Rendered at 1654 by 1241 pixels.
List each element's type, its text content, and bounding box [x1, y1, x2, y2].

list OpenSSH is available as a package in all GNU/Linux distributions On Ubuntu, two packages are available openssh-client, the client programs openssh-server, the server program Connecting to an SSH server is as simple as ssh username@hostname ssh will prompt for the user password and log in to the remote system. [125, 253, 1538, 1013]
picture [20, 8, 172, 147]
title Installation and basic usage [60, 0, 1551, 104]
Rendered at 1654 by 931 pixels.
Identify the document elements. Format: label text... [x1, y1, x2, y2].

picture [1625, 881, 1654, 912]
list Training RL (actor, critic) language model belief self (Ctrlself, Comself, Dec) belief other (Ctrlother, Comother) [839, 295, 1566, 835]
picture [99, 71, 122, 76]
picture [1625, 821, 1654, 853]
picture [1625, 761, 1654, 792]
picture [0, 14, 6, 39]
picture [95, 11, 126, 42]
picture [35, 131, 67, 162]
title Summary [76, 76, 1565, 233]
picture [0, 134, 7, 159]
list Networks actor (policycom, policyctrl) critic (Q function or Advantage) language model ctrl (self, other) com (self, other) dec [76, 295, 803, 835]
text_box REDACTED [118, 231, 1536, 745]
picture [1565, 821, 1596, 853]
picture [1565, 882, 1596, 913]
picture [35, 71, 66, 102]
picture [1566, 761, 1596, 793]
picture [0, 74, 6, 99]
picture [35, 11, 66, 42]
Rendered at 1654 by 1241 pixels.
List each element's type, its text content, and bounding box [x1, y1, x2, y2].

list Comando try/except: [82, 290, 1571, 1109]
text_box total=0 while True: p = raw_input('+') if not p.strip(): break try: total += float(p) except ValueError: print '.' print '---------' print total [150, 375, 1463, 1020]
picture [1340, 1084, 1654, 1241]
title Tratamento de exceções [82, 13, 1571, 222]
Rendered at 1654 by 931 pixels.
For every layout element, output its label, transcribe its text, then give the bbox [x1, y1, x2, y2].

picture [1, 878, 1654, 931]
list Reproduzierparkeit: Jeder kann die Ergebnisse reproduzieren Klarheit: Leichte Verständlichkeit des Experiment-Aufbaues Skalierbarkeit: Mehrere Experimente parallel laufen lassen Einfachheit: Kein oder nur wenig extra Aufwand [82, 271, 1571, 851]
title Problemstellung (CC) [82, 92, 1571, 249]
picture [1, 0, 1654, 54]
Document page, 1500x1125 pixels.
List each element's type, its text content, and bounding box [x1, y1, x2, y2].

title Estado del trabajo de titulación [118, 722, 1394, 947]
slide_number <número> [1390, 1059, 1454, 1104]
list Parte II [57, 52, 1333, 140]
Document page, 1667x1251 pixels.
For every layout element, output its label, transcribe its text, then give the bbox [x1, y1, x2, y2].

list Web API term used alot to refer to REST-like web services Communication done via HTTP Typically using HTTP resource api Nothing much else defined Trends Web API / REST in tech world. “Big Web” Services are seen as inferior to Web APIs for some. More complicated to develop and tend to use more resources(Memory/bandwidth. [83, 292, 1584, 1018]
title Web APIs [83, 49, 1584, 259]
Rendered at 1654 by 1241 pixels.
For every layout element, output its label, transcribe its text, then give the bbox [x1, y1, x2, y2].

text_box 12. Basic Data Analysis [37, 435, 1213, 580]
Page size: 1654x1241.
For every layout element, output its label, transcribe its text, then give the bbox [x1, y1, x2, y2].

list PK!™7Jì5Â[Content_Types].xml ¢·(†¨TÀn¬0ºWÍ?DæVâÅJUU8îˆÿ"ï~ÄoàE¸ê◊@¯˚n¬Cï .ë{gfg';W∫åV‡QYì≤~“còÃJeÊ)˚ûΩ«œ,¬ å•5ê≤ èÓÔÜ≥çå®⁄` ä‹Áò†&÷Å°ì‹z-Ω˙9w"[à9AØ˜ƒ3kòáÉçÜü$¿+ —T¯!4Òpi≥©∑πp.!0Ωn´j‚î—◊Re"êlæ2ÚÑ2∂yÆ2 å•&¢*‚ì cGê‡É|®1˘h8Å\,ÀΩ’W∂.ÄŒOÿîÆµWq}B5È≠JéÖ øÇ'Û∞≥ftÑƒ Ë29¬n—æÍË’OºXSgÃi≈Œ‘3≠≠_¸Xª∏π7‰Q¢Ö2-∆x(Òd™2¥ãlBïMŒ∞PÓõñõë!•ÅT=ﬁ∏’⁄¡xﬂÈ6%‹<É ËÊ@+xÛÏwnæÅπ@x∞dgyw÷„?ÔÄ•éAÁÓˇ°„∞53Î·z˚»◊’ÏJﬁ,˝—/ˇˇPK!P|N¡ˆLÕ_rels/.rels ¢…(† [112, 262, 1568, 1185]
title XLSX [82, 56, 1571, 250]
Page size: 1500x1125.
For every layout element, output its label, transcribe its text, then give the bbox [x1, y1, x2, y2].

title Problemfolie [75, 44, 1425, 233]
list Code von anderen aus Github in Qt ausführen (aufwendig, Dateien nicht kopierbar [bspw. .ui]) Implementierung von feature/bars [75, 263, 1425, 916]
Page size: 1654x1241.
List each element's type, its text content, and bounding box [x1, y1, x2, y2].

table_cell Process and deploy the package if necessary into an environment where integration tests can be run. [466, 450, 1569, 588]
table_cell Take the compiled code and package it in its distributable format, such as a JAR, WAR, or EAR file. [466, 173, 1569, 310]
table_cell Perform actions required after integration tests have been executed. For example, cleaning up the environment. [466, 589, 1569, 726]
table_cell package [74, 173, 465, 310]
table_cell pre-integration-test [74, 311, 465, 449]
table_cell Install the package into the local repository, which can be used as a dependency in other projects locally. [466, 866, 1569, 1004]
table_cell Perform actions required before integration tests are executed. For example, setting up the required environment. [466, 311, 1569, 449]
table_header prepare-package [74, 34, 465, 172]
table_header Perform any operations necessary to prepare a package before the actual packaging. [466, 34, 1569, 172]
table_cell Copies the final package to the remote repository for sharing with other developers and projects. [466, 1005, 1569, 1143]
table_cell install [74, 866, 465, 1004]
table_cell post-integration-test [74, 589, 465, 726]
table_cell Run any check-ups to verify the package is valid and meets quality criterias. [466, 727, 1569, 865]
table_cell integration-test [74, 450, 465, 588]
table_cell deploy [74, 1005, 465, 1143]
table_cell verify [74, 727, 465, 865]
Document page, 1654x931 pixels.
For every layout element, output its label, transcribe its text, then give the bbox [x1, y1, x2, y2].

---+---

■ What you need to do
Repeat the lines above word for word, from the line with "Document page, 1667x1251 pixels." up to and including the line with "text_box 12. Basic".

■ Correct response
Document page, 1667x1251 pixels.
For every layout element, output its label, transcribe its text, then give the bbox [x1, y1, x2, y2].

list Web API term used alot to refer to REST-like web services Communication done via HTTP Typically using HTTP resource api Nothing much else defined Trends Web API / REST in tech world. “Big Web” Services are seen as inferior to Web APIs for some. More complicated to develop and tend to use more resources(Memory/bandwidth. [83, 292, 1584, 1018]
title Web APIs [83, 49, 1584, 259]
Rendered at 1654 by 1241 pixels.
For every layout element, output its label, transcribe its text, then give the bbox [x1, y1, x2, y2].

text_box 12. Basic Data Analysis [37, 435, 1213, 580]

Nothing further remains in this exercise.